Insomma, da allora di Bronzi ce ne furono quattro: due nella Città dello Stretto, due nel Capoluogo bruzio; e ogni coppia era all'oscuro dell'esistenza dell'altra.

 Il destino della città costiera nei decenni che seguirono fu di un lento ma inesorabile declino, che la portò a divenire quasi una baraccopoli ai margini di Catanzaro che, grazie anche a un'accorta politica promozionale basata sui Bronzi, si era trasformata quasi in una megalopoli ovvero in un grandissimo coordinato urbano divenuto uno dei baricentri culturali ed economici del Mediterraneo.

(Per inciso c'è da ricordare che una sorte analoga era toccata alla dirimpettaia Messina, divenuta un'ininfluente e povera bidonville posta all'estrema periferia nord dell'area metropolitana di Catania. Il comune triste destino delle città dello Stretto era stato determinato, secondo un trend planetario, dal progressivo concentrarsi delle attività economiche e commerciali e industriali di Calabria e Sicilia su poli metropolitani: due per la Sicilia, Catania e Palermo; uno per la Calabria, sull'asse Gioia-Lametia.)

 

Intanto ogni modifica prodotta dal tempo o dall'incuria dell'uomo sui Bronzi, miseramente destinati a una vita errabonda tra esposizioni museali e fiere di varia umanità o a fare bella mostra di sé nell'atrio del Palazzo del Governo, in virtù di un fino ad allora inspiegabile fenomeno, si riproduceva in tempo reale sui due rimasti in riva allo Stretto. Per la diabolica capacità dell'uomo a dimenticare o rimuovere fatti e circostanze ovvero a porre questi ai confini di una distorta storiografia, i Bronzi sullo Stretto col tempo erano stati etichettati come copie di nessuno o scarso valore e abbandonati al loro obliante destino nei sotterranei di quel Museo che ormai non era più meta di interessati visitatori o curiosi turisti.

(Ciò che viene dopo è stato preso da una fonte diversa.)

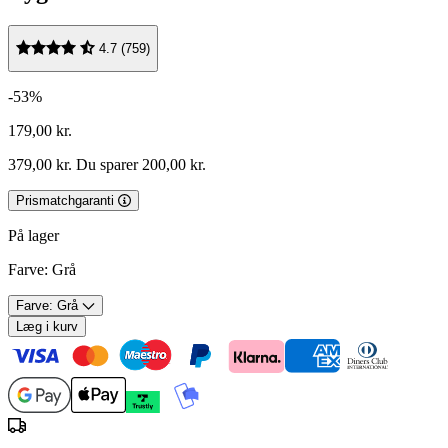
4.7 (759)
-53%
179,00 kr.
379,00 kr.
Du sparer 200,00 kr.
Prismatchgaranti
På lager
Farve:
Grå
Farve: Grå
Læg i kurv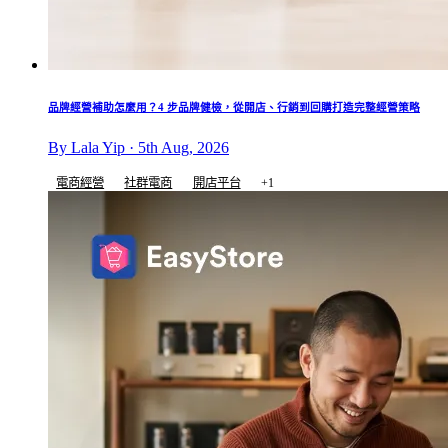
品牌經營補助怎麼用？4 步品牌健檢，從開店、行銷到回購打造完整經營策略
By Lala Yip · 5th Aug, 2026
電商經營
社群電商
開店平台
+1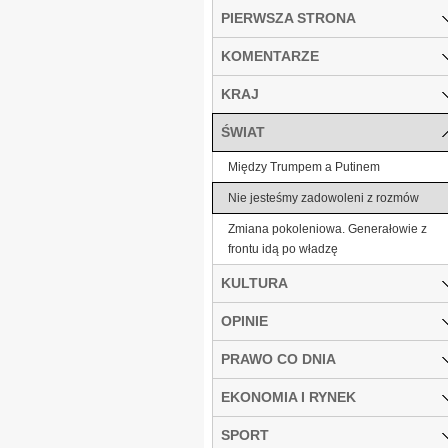
PIERWSZA STRONA
KOMENTARZE
KRAJ
ŚWIAT
Między Trumpem a Putinem
Nie jesteśmy zadowoleni z rozmów
Zmiana pokoleniowa. Generałowie z
frontu idą po władzę
KULTURA
OPINIE
PRAWO CO DNIA
EKONOMIA I RYNEK
SPORT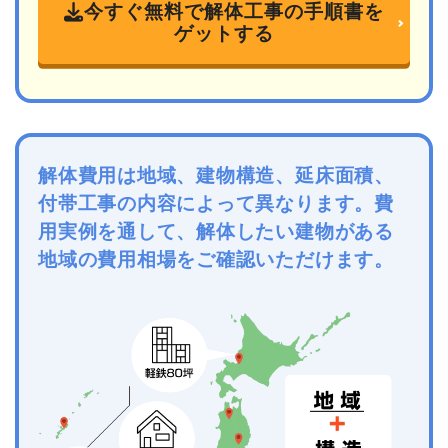
今すぐ無料で解体工事の手順書を
ゲットする
解体費用は地域、建物構造、延床面積、
付帯工事の内容によって異なります。費
用実例を通して、解体したい建物がある
地域の費用相場をご確認いただけます。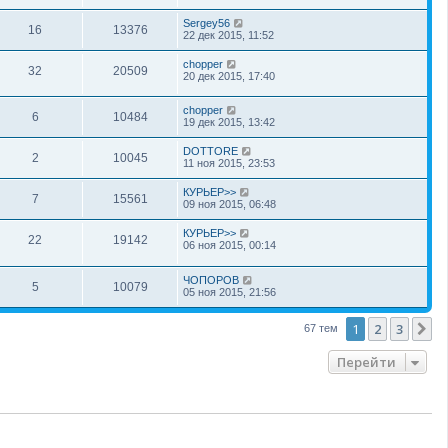
Sergey56
16
13376
22 дек 2015, 11:52
chopper
32
20509
20 дек 2015, 17:40
chopper
6
10484
19 дек 2015, 13:42
DOTTORE
2
10045
11 ноя 2015, 23:53
КУРЬЕР>>
7
15561
09 ноя 2015, 06:48
КУРЬЕР>>
22
19142
06 ноя 2015, 00:14
ЧОПОРОВ
5
10079
05 ноя 2015, 21:56
1
2
3
С
67 тем
Перейти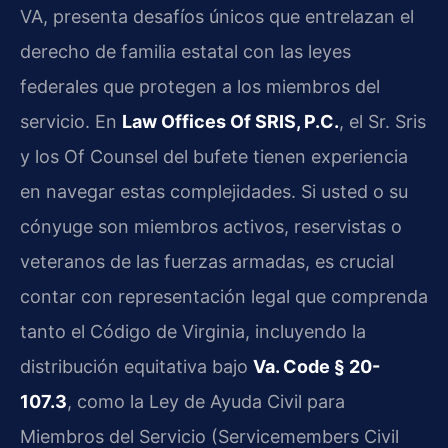
VA, presenta desafíos únicos que entrelazan el
derecho de familia estatal con las leyes
federales que protegen a los miembros del
servicio. En
Law Offices Of SRIS, P.C.
, el Sr. Sris
y los Of Counsel del bufete tienen experiencia
en navegar estas complejidades. Si usted o su
cónyuge son miembros activos, reservistas o
veteranos de las fuerzas armadas, es crucial
contar con representación legal que comprenda
tanto el Código de Virginia, incluyendo la
distribución equitativa bajo
Va. Code § 20-
107.3
, como la Ley de Ayuda Civil para
Miembros del Servicio (Servicemembers Civil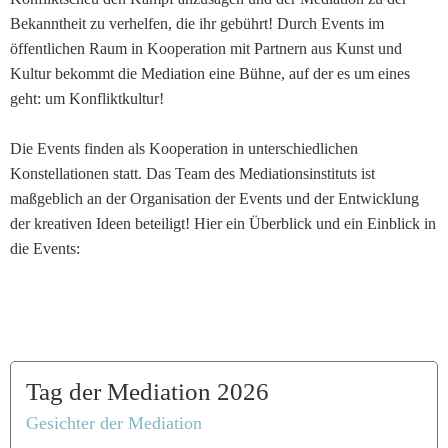
Bekanntheit zu verhelfen, die ihr gebührt! Durch Events im
öffentlichen Raum in Kooperation mit Partnern aus Kunst und
Kultur bekommt die Mediation eine Bühne, auf der es um eines
geht: um Konfliktkultur!
Die Events finden als Kooperation in unterschiedlichen
Konstellationen statt. Das Team des Mediationsinstituts ist
maßgeblich an der Organisation der Events und der Entwicklung
der kreativen Ideen beteiligt! Hier ein Überblick und ein Einblick in
die Events:
Tag der Mediation 2026
Gesichter der Mediation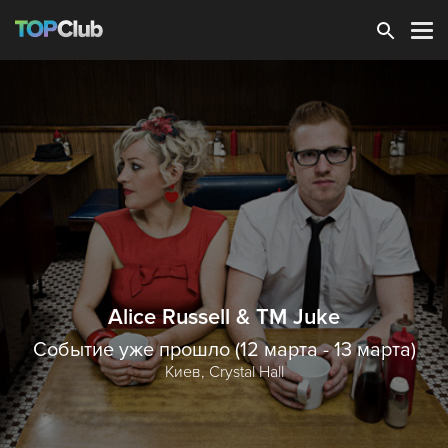
Зарегистрироваться
Alice Russell & TM Juke
Событие уже прошло (12 марта - 13 марта)
Киев,
Crystal Hall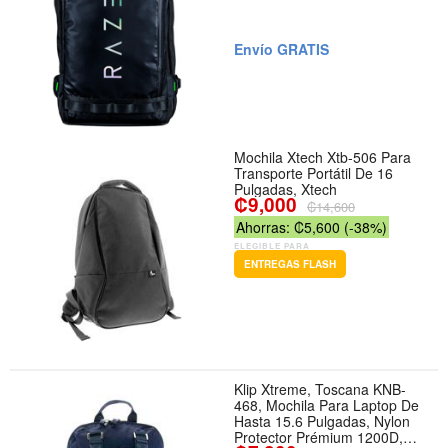
Envío GRATIS
Mochila Xtech Xtb-506 Para
Transporte Portátil De 16
Pulgadas, Xtech
₡9,000
₡14,600
Ahorras: ₡5,600 (-38%)
ELEGIBLE PARA
ENTREGAS FLASH
Klip Xtreme, Toscana KNB-
468, Mochila Para Laptop De
Hasta 15.6 Pulgadas, Nylon
Protector Prémium 1200D,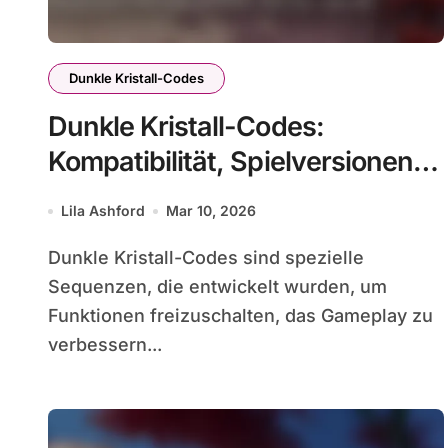
Dunkle Kristall-Codes
Dunkle Kristall-Codes:
Kompatibilität, Spielversionen,
Updates
Lila Ashford
Mar 10, 2026
Dunkle Kristall-Codes sind spezielle
Sequenzen, die entwickelt wurden, um
Funktionen freizuschalten, das Gameplay zu
verbessern...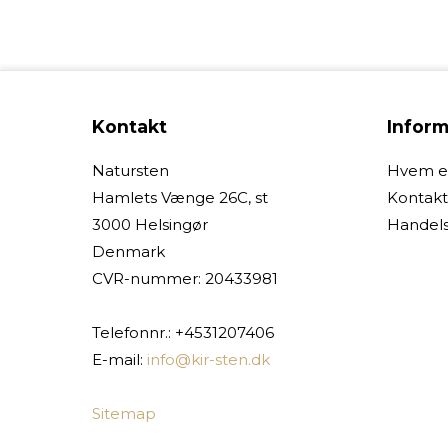
Kontakt
Inform
Natursten
Hvem er
Hamlets Vænge 26C, st
Kontakt
3000 Helsingør
Handels
Denmark
CVR-nummer
:
20433981
Telefonnr.
:
+4531207406
E-mail
:
info@kir-sten.dk
Sitemap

Nessuno si accorse, quindi, di ciò che di miracoloso stata accadendo.

 Ma venne un giorno in cui un illuminato Governatore della Calabria, cedendo alle richieste della popolazione reggina, concesse che i Bronzi di Catanzaro fossero esposti in quel che rimaneva del museo archeologico reggino per tentare di risollevare le sorti economiche di un borgo pronto a esplodere per fame in rivolta.

Quale lo stupore dei Bronzi, che si ritenevano opere uniche irriproducibili, a ritrovarsi di fronte a se stessi: con le stesse stimmate del tempo, con le stesse cicatrici dell'umana incuria, con lo stesso vissuto storico, con la stessa idealità, con la stessa anima!

Chi era copia e chi originale? Un'angosciosa crisi esistenziale li assalì, un'inestricabile conflitto d'identità si impossessò di loro. Si lasciarono quindi morire, annullandosi come materia e antimateria gli uni negli altri. Nulla di tangibile restò di loro: solo una labile traccia elettronica dispersa nell'universo, un'evanescente nuvola di memoria quantica, che un giorno forse sarà possibile ricostruire (ammesso che la storia ricostruita sulla base degli antichi frammenti digitali sia vera e che i Bronzi di Riace siano realmente esistiti).